The Syracuse Baseball Wall of Fame was established by the Syracuse SkyChiefs in 1998 in conjunction with the 140th anniversary of the first organized baseball team in Syracuse, New York. It is located at NBT Bank Stadium, home of the Syracuse Mets Triple-A baseball team, in the stadiums' Hall of Fame, which is located under the Metropolitan Club.

== Categories ==

The categories for induction are:

- First 75 years of professional baseball (1858–1933)
- Former Chiefs/SkyChiefs player (1934–present)
- Professional baseball player or person affiliated with professional baseball
- Contributor to the game of baseball.

Through the 2012 season, the Syracuse Baseball Wall of Fame Committee included Ron Gersbacher, John Simone, Tex Simone, Bob Snyder, and Tom Leo.

○ ○ ○ ○

* Problem to work on
Reproduce the passage on the Syracuse Baseball Wall of Fame in full, word for word. The records that follow were drawn from a separate source.

○ ○ ○ ○

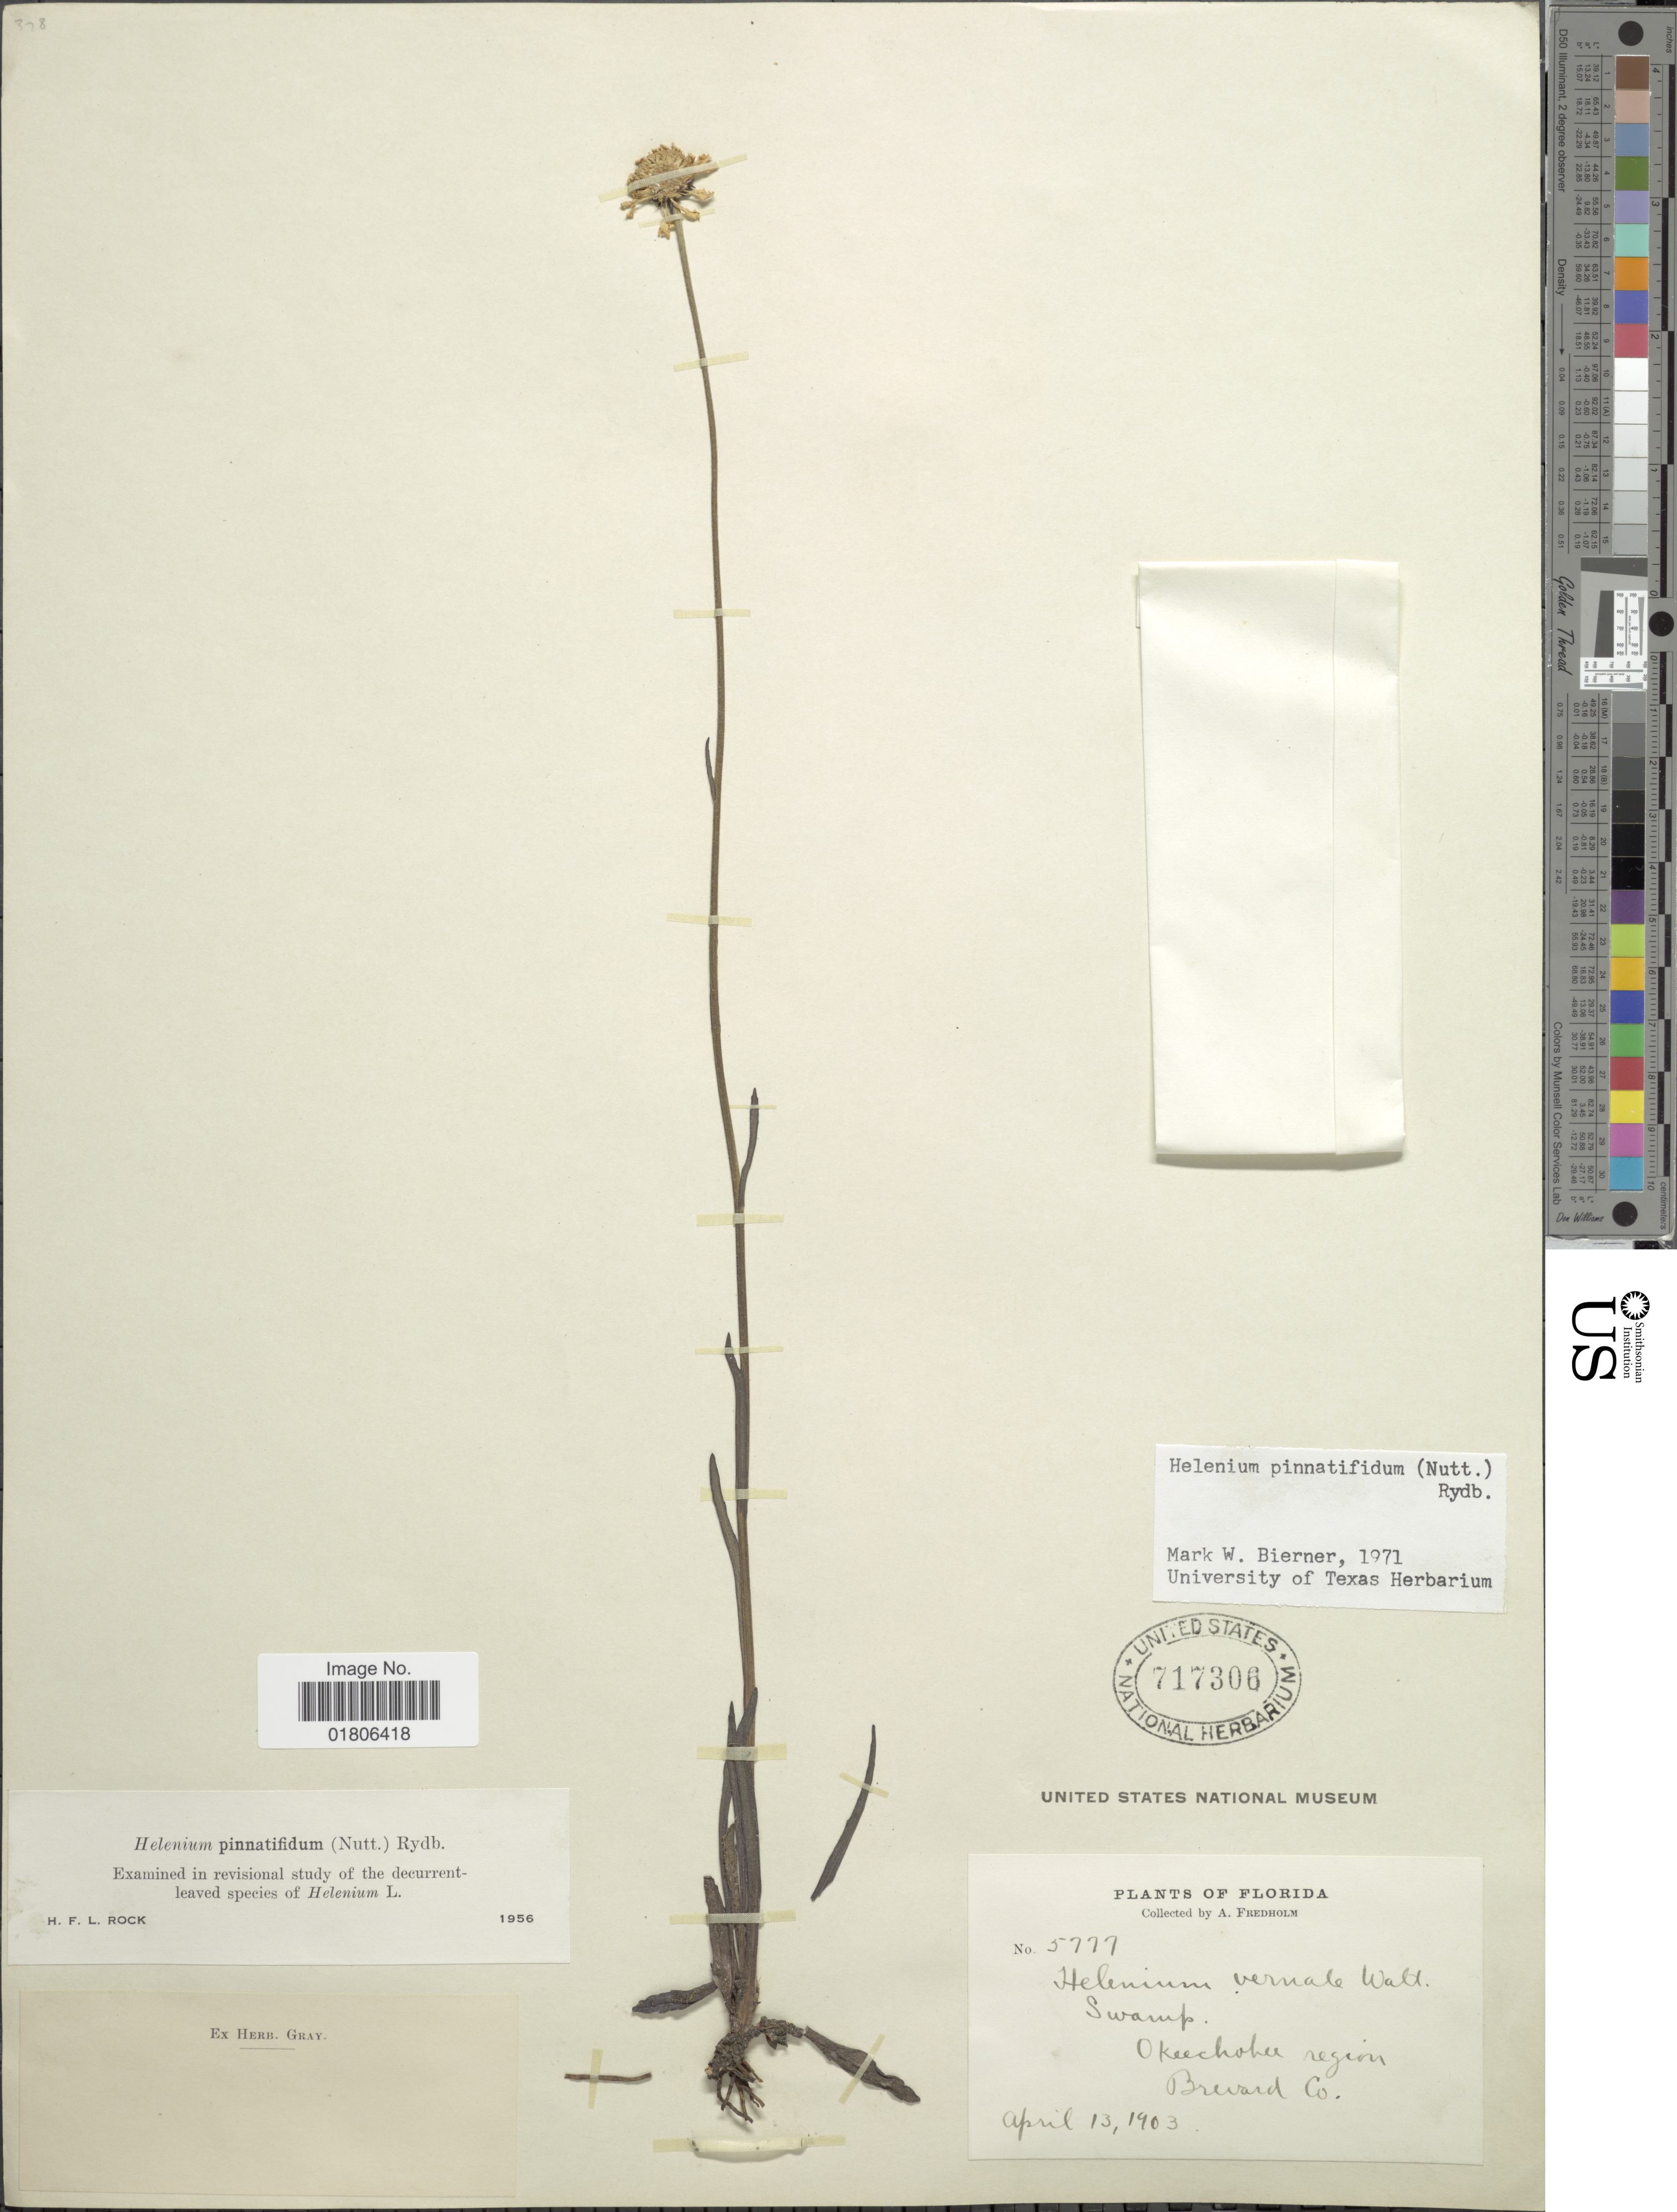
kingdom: Plantae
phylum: Tracheophyta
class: Magnoliopsida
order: Asterales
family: Asteraceae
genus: Helenium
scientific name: Helenium pinnatifidum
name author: (Schwein. ex Nutt.) Rydb.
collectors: A. Fredholm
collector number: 5777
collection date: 1903-04-13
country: United States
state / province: Florida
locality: Swamp, Okeechohee region, Brevard Co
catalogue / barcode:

○ ○ ○ ○

* Solution for this exercise
The Syracuse Baseball Wall of Fame was established by the Syracuse SkyChiefs in 1998 in conjunction with the 140th anniversary of the first organized baseball team in Syracuse, New York. It is located at NBT Bank Stadium, home of the Syracuse Mets Triple-A baseball team, in the stadiums' Hall of Fame, which is located under the Metropolitan Club.

== Categories ==

The categories for induction are:

- First 75 years of professional baseball (1858–1933)
- Former Chiefs/SkyChiefs player (1934–present)
- Professional baseball player or person affiliated with professional baseball
- Contributor to the game of baseball.

Through the 2012 season, the Syracuse Baseball Wall of Fame Committee included Ron Gersbacher, John Simone, Tex Simone, Bob Snyder, and Tom Leo.